Toll on NY keeps rising
The financial downfall on Wall Street could cost New York state up to $3.5 billion in tax revenues by March 2010 and as many as 40,000 jobs, according to an estimate by the comptroller’s office.
“The preliminary September numbers show the fallout from the Wall Street crisis is starting to hit the state hard,” said the report from Comptroller Thomas DiNapoli after Congress failed to approve a bailout package worth $700 billion.
“The volatility in the markets is creating difficulty in predicting budget revenues, and (Monday’s) vote in Washington will only increase that volatility. But this is a warning bell. The state has to watch its spending. Every dime counts in a crisis.”

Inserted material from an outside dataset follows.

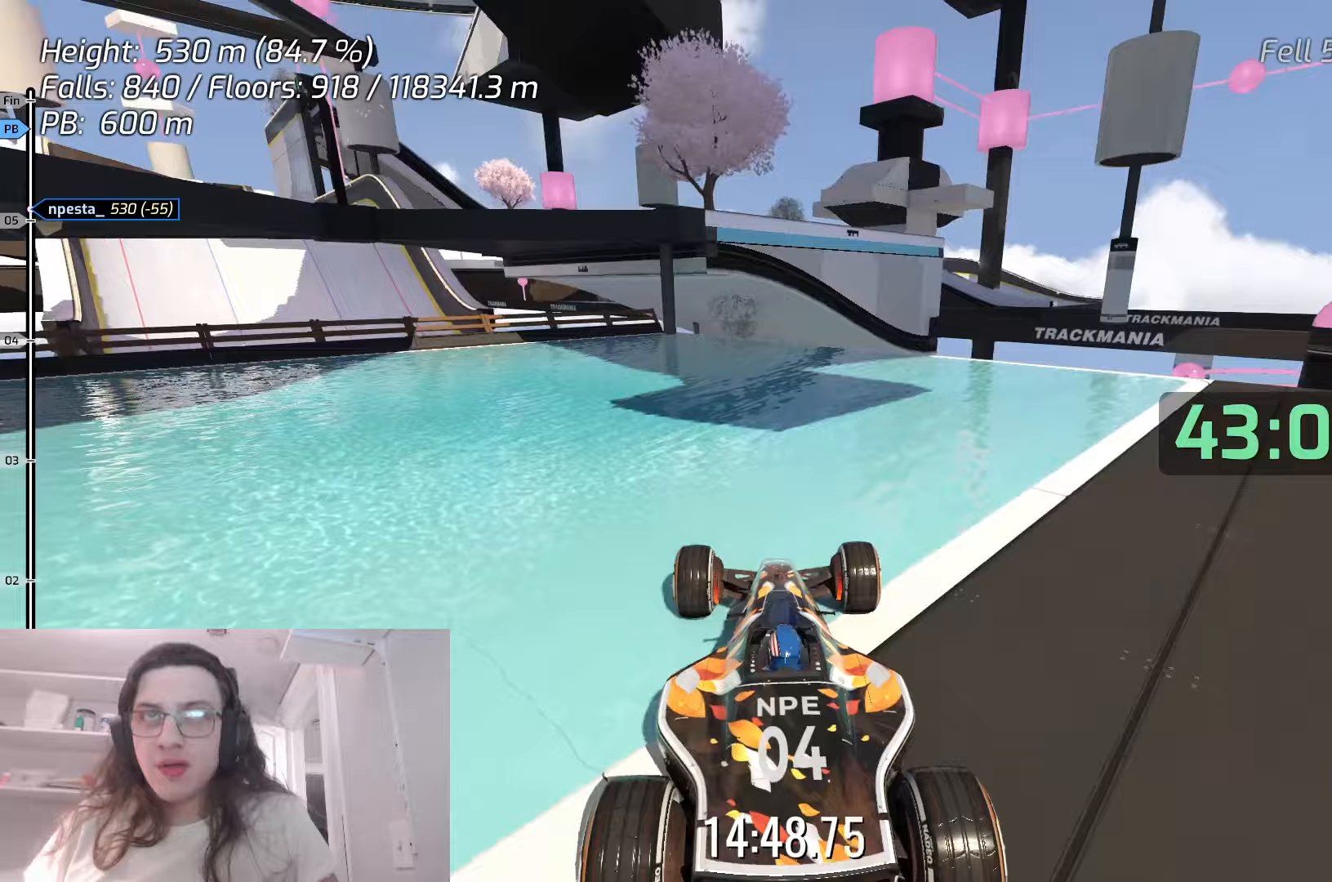
{"keys": ["left", "up"], "events": [[17, "up", "up"], [217, "up", "down"], [333, "left", "down"]]}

Gov. David Paterson said in reaction to the comptroller’s report that he will meet with state legislative leaders later this week. According to Paterson, 20 percent of New York state revenues are derived from Wall Street.
Total job loss is difficult to project at this time, but each job lost on Wall Street could result in as many as three jobs lost elsewhere, driving the losses considerably higher, with most of the job loss concentrated in New York City, the comptroller said. DiNapoli said this year’s reduction in Wall Street bonuses could rival the 50 percent decline incurred after the terrorist attacks of Sept. 11, 2001. A 50 percent decrease would reduce bonuses to the 2003 level of approximately $16 billion.
Preliminary tax collections for September indicate that personal income tax remained relatively flat, while sales, business and other taxes showed a decline of approximately $154 million compared to the same month of 2007. Business taxes have been below state estimates all year, even though the estimates have been lowered twice already. On Sept. 18, DiNapoli reported that business taxes were nearly $167 million lower than expected through August and down $366 million from last year.